CIUDAD

“Quiéreme, mi vida quiéreme...”

domingo, 14 de abril de 2019 · 00:09

Texto y fotos Marco Basualdo

Nadie la conoce, ni sabe de dónde viene, ni a qué otra cosa se dedica. Es claramente un varón, moreno, delgado, con joroba creciente, que debe rondar los 50. Llega a su escenario de la histórica San Francisco vestido de mujer. El cabello amarrado, aretes brillantes, pintura sobre los párpados, saco encima del chaleco que se abotona sobre una chompa, calza oscura debajo de una mini de jean, pañoleta al tono, guantes de lana y botitas Mary Poppins. Es su look de estrella en esa suerte de plaza–mercado donde el público no compra entradas. Su equipo de trabajo es un gran parlante con entrada para USB, al que acompañan dos cajas de cartón; una grande para sus pertenencias, la pequeña para las monedas. Muy sesudamente protege y asegura su pequeño qhatu con un plástico que sujeta gancho por gancho, ante la vista y paciencia de los caminantes e inquilinos de turno, en su mayoría gente de la prole y alguno que otro turista. Cerca, un grupo de raperos y break dancers acaparan la atención, pero los del teatro callejero no parecen ser competencia. Entonces el misterioso personaje elonga las articulaciones como un maratonista previa competición, acomoda por última vez su media melena oscura y busca entre sus cosas un artefacto que no es más que un flash memory con formato de tarjeta de crédito. Casi listo, se para sobre su alfombra de piedra comanche, levanta las manos en crucifijo y al primer acorde lanza un grito de emoción que asusta a algunos de los transeúntes. Y baila. No mira a su público, solo se mueve asincopadamente, canción tras canción. 

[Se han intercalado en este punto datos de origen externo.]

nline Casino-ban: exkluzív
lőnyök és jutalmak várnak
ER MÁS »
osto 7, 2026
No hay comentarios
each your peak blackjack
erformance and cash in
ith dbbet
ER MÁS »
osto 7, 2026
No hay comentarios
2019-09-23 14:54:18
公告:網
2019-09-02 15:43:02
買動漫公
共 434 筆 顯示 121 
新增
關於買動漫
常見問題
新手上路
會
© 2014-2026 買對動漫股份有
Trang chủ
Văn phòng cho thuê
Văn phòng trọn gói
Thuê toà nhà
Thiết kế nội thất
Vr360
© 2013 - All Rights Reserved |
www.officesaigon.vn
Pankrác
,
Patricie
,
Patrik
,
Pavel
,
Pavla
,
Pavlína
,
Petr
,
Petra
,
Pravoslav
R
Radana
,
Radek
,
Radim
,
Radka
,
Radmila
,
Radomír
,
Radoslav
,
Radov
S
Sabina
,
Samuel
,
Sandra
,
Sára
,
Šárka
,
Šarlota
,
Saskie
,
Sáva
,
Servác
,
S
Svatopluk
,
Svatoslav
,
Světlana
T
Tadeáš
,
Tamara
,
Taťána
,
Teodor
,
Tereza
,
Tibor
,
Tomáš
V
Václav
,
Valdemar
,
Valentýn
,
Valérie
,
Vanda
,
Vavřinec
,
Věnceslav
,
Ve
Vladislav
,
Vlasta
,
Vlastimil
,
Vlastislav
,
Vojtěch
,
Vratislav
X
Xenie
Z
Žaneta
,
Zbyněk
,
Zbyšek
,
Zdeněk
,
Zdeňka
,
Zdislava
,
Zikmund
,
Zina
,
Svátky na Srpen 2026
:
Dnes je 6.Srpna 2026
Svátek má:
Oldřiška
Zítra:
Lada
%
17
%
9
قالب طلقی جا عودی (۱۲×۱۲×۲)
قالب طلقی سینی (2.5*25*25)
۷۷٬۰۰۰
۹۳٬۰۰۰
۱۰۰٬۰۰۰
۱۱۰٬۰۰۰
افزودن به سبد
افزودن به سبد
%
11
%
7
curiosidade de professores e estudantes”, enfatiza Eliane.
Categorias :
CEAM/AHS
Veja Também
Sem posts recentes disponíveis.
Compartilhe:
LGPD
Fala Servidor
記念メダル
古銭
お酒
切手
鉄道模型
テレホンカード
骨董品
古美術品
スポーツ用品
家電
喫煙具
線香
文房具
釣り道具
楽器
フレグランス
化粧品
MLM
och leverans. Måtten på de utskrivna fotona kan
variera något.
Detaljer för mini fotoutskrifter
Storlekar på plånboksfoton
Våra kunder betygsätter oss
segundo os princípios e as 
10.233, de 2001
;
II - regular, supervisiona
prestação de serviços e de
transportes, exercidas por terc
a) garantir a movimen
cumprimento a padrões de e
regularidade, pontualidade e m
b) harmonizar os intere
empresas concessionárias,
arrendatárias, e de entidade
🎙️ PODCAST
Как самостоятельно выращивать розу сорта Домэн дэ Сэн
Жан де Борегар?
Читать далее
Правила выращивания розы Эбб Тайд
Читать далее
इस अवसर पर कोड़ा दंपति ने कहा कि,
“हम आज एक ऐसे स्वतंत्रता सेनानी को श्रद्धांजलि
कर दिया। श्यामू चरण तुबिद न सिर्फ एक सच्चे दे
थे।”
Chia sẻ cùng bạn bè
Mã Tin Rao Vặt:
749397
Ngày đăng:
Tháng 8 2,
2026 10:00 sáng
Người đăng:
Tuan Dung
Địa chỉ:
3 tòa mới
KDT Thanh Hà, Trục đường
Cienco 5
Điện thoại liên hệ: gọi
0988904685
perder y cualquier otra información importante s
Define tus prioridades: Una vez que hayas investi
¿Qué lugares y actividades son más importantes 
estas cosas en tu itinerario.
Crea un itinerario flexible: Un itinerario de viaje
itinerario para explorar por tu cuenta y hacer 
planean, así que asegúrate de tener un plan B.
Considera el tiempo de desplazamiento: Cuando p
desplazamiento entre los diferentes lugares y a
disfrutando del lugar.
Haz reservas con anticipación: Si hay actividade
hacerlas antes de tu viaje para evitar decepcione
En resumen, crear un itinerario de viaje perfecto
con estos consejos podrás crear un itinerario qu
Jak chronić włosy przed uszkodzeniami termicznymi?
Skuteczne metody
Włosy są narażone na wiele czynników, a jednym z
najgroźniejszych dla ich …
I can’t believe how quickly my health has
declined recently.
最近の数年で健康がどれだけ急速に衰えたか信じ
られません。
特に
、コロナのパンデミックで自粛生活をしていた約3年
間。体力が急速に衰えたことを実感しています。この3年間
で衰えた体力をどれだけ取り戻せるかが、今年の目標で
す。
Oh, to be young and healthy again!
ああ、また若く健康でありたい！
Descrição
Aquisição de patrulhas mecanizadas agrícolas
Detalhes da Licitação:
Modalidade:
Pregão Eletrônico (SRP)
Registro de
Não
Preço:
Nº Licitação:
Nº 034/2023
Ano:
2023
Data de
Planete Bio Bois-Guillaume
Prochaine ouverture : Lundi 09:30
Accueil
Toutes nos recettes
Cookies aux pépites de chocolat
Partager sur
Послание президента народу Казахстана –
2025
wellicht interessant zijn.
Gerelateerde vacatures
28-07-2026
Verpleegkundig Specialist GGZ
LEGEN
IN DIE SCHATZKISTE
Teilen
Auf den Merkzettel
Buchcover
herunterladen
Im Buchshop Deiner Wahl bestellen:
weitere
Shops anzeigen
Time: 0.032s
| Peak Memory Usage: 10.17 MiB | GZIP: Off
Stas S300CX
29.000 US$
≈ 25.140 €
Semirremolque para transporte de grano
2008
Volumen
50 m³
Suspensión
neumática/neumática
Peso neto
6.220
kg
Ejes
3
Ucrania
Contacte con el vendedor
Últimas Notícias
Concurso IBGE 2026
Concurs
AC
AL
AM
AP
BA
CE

Por esa discoteca a cielo nublado y fondo de catedral pasan clásicos de Opus 4.40, Los Puntos, Gilda, la Muñequita Milly, entre otros iconos de la música popular que poco sabe de pentagramas y trajes de etiqueta, pero que transmiten una dolorosa sensación desde sus escasas notas. Así, este extravagante bailarín no pasa desapercibido, y entre miradas curiosas, risas de burla y alguna que otra contribución, su show continúa sin que nada le importe más que mantener el ritmo y el paso que contagia. Dicen los psicólogos que la transgresión es la principal motivación que lleva a un hombre a vestirse de mujer y, en lecturas más profundas, que lo que se intenta es una liberación de la estructura restrictiva para que todo vuelva a su sitio. Este hombre es libre, pensé. 

Pero algo sucede con las primeras notas de Quiéreme, aquel clásico de la española Ángela Carrasco en versión cumbia con sello de la dulce de Paola Zeballos (PK2). El danzarín desnuda su emoción, la dolorosa letra de ese clásico ochentero le provoca algo que sólo el/ella sabe. Al mismo tiempo las risas y los comentarios burlescos continúan entre los expectantes. No importa, él / ella, sigue bailando sin mirar más que sus propios pasos, se sacude, intenta tararear la letra, hasta que el compás llega a su fin. Un par de aplausos son su premio. El extenso repertorio también parece haberle dejado exhausto / exhausta. Pese a ello, hay fuerzas para una más cuando cae la noche y ya no queda nadie. Y de nuevo, las notas de ese tema que exige cariño “hoy, mañana y siempre”. Al fin y al cabo, todos necesitamos un poquito de amor.